31 Août 2017
August 30, 017
Atomic bomb survivor Sumiteru Taniguchi dies
Atomic bomb survivor and prominent peace activist Sumiteru Taniguchi died of cancer on Wednesday morning. He was 88 years old.
Taniguchi survived the 1945 atomic bombing of Nagasaki. He was 16 at the time, and was about 1.8 kilometers away from ground zero when the bomb hit. He suffered severe burns on his back.
He appealed for the support of survivors and elimination of nuclear weapons throughout his life.
Ten years after the bombing, Taniguchi formed a group with other survivors who experienced the ordeal.
Taniguchi had served as a representative of Nihon Hidankyo, or the Japan Confederation of Atomic and Hydrogen Bomb Sufferers Organizations, since 2010.
He was also the head of the atomic bomb survivors' association in Nagasaki since 2006.
In 2010 Taniguchi shared with the world his horrific experience by showing a picture of him taken just after the bombing at a Nuclear Non-Proliferation Treaty Review Conference at the UN headquarters.
Last month, he welcomed the adoption of the Treaty on the Prohibition of Nuclear Weapons. The Treaty prohibits development, possession and use of nuclear weapons. But he said he felt uneasy thinking about how the world would be after all the people who had experienced the inhumanity of nuclear weapons have died.
Another representative of Nihon Hidankyo, Terumi Tanaka, told reporters that he is very sad to hear of Taniguchi's death. He said Taniguchi devoted his life to the goal of eliminating nuclear weapons, while entering and leaving hospital frequently.

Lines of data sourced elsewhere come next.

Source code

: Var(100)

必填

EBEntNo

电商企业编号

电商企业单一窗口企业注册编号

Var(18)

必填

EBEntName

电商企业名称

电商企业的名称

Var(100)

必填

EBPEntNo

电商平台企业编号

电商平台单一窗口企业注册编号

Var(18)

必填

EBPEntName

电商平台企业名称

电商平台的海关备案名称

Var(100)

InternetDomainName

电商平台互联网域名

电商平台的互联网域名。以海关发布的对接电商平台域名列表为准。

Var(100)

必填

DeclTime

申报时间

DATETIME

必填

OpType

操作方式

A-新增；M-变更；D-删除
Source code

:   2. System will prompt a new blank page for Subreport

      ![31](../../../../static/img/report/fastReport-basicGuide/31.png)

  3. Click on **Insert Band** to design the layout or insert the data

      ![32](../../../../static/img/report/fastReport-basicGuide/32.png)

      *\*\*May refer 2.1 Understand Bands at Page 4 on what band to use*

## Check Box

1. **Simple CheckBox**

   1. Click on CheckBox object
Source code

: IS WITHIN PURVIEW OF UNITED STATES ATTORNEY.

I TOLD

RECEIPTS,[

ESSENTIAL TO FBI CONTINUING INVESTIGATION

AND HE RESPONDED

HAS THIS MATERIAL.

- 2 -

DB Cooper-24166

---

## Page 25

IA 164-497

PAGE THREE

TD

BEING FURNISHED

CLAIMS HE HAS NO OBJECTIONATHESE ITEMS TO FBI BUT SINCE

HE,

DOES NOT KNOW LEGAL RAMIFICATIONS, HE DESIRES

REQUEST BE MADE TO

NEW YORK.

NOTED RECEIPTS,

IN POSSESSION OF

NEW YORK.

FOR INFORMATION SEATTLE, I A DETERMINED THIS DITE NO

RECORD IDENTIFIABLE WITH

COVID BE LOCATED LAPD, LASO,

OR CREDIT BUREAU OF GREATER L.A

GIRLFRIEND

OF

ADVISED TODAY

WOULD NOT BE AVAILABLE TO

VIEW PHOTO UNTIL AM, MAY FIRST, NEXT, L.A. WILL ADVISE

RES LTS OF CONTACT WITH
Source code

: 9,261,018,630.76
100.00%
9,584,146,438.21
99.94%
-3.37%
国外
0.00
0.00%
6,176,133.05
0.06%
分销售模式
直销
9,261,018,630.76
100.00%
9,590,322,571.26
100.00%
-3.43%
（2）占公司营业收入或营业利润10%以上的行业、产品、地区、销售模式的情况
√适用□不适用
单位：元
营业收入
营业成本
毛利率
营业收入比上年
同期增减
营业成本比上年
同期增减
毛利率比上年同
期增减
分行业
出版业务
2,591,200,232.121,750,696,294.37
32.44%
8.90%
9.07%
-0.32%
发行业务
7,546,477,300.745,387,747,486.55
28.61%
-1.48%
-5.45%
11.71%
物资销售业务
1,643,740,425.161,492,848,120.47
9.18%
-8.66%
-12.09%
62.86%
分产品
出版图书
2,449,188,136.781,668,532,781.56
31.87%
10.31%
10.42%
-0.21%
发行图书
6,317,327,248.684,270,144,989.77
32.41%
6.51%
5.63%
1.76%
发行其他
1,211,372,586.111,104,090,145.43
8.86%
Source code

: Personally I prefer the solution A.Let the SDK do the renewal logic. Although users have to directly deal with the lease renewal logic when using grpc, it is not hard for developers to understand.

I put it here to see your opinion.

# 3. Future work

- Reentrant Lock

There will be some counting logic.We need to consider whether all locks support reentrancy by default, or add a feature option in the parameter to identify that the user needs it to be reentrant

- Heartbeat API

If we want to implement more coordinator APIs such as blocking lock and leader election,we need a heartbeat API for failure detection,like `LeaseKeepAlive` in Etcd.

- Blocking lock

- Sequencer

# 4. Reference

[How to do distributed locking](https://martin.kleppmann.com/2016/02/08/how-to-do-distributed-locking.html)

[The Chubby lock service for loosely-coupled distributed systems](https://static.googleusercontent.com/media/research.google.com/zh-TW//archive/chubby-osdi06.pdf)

Tanaka said Taniguchi's death will be a great loss for the peace activities promoted by the atomic bomb survivors.
The head of the atomic bomb survivors' group in Hiroshima, Sunao Tsuboi, says he feels sad at having lost longtime fellow activist Sumiteru Taniguchi.
Tsuboi issued a statement expressing respect for Taniguchi's accomplishments.
He vowed to continue working with the few remaining atomic bomb survivors to abolish nuclear weapons.
Prime Minister Shinzo Abe told reporters he'd met Taniguchi when he visited Nagasaki. He offered his heartfelt condolences.